16th Air Force Leads U.S. Participation in NATO Cyber Coalition 2025

  • Published
  • By 16th Air Force (Air Forces Cyber) Public Affairs
Sixteenth Air Force (Air Forces Cyber) participates as the U.S. representative in NATO’s flagship annual Cyber Coalition exercise Nov. 28 – Dec. 4.

Cyber Coalition 2025 brings together 29 NATO Allies, seven partner countries, the EU, more than 1,300 participants, and collaborators from academia and industry to exercise and test the integration of cyberspace into Allied operations and missions.

For the seventh consecutive year, 16th Air Force will participate as the Allied cyber Air Component Command, supporting exercise operations across four time zones.
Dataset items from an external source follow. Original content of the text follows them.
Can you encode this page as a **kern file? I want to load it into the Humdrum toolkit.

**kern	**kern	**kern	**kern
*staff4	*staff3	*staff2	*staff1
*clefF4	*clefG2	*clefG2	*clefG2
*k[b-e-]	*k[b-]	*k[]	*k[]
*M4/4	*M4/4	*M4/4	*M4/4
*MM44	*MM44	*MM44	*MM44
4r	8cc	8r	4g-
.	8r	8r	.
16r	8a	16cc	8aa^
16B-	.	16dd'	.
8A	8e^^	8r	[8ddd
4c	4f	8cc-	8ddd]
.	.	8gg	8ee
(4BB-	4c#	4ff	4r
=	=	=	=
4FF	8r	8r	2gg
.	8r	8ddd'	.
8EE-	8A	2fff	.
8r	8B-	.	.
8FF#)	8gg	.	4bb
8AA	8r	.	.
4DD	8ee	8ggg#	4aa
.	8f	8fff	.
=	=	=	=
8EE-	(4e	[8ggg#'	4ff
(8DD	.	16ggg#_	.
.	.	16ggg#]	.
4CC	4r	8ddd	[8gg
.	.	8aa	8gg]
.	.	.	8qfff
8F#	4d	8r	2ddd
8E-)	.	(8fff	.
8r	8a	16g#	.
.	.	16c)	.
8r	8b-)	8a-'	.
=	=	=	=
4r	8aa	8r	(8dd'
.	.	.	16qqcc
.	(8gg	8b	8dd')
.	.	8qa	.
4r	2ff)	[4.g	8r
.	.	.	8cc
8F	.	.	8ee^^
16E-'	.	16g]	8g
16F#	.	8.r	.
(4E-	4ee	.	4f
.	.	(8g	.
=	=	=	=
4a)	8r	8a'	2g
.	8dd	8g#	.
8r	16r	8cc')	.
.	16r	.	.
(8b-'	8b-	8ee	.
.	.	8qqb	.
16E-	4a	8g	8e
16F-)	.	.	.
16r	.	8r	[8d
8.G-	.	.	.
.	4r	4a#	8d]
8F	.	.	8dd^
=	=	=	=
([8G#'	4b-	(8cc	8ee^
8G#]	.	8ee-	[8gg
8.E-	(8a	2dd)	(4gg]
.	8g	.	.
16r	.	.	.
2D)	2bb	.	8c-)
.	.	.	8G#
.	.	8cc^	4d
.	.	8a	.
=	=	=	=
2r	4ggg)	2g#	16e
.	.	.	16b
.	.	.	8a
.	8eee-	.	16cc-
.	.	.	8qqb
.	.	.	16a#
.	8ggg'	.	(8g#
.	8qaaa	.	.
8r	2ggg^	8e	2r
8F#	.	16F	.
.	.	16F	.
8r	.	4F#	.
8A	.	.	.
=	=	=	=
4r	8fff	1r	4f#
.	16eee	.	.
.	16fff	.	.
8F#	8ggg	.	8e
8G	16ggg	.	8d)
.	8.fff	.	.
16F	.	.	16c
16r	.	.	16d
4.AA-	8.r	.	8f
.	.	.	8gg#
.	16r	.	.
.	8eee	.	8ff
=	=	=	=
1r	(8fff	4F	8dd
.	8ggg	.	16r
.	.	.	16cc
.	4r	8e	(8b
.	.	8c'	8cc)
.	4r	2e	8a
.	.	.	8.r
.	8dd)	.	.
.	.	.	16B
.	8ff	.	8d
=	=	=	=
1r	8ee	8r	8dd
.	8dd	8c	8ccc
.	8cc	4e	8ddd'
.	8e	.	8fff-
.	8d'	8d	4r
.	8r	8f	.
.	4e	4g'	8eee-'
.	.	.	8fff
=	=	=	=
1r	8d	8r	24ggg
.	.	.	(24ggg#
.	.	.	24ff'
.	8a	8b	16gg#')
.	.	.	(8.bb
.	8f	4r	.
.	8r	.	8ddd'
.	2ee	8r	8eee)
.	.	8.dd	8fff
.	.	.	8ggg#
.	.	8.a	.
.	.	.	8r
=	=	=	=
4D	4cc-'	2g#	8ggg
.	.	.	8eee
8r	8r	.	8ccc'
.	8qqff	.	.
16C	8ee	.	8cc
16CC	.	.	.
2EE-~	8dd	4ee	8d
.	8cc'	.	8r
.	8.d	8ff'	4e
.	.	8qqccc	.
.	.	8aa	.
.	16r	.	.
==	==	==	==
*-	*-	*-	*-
The command will also continue its cyber operator swap initiative, integrating U.S. cyber operators with Romanian and Georgian teams to further deepen interoperability, readiness and strengthen collective cyber defense and resilience in cyberspace.

“Exercises strengthen our competitive edge, increase interoperability and readiness so we can better defend the homeland,” said U.S. Air Force Lt. Gen. Thomas Hensley, 16th Air Force commander. “What our cyber warriors do here during Cyber Coalition further underscores our network of Allies and partners is an asymmetric advantage that our adversaries can never hope to match.”

Cyber Coalition 2025 focuses on NATO, Allied nation and partners’ ability to deter, defend against, and counter threats in and through cyberspace. The exercise tests cyber operator’s skill at conducting collective cyber operations, mechanisms for information-sharing, incident response and the integration of cyberspace into multi-domain operations.

“Cyber Coalition allows us to train side-by-side with our NATO Allies and partners to detect, deter, and defeat threats before they reach our homelands,” said Candace Sanchez, 16th Air Force lead exercise planner. “When we collaborate, share, and defend forward together, we secure our collective future.”

The exercise challenges participating teams with complex, realistic scenarios - including attacks against critical infrastructure, cloud services, government networks, military operations and cyberattacks on space-based systems and supporting infrastructure-which will require synchronized responses across the Alliance.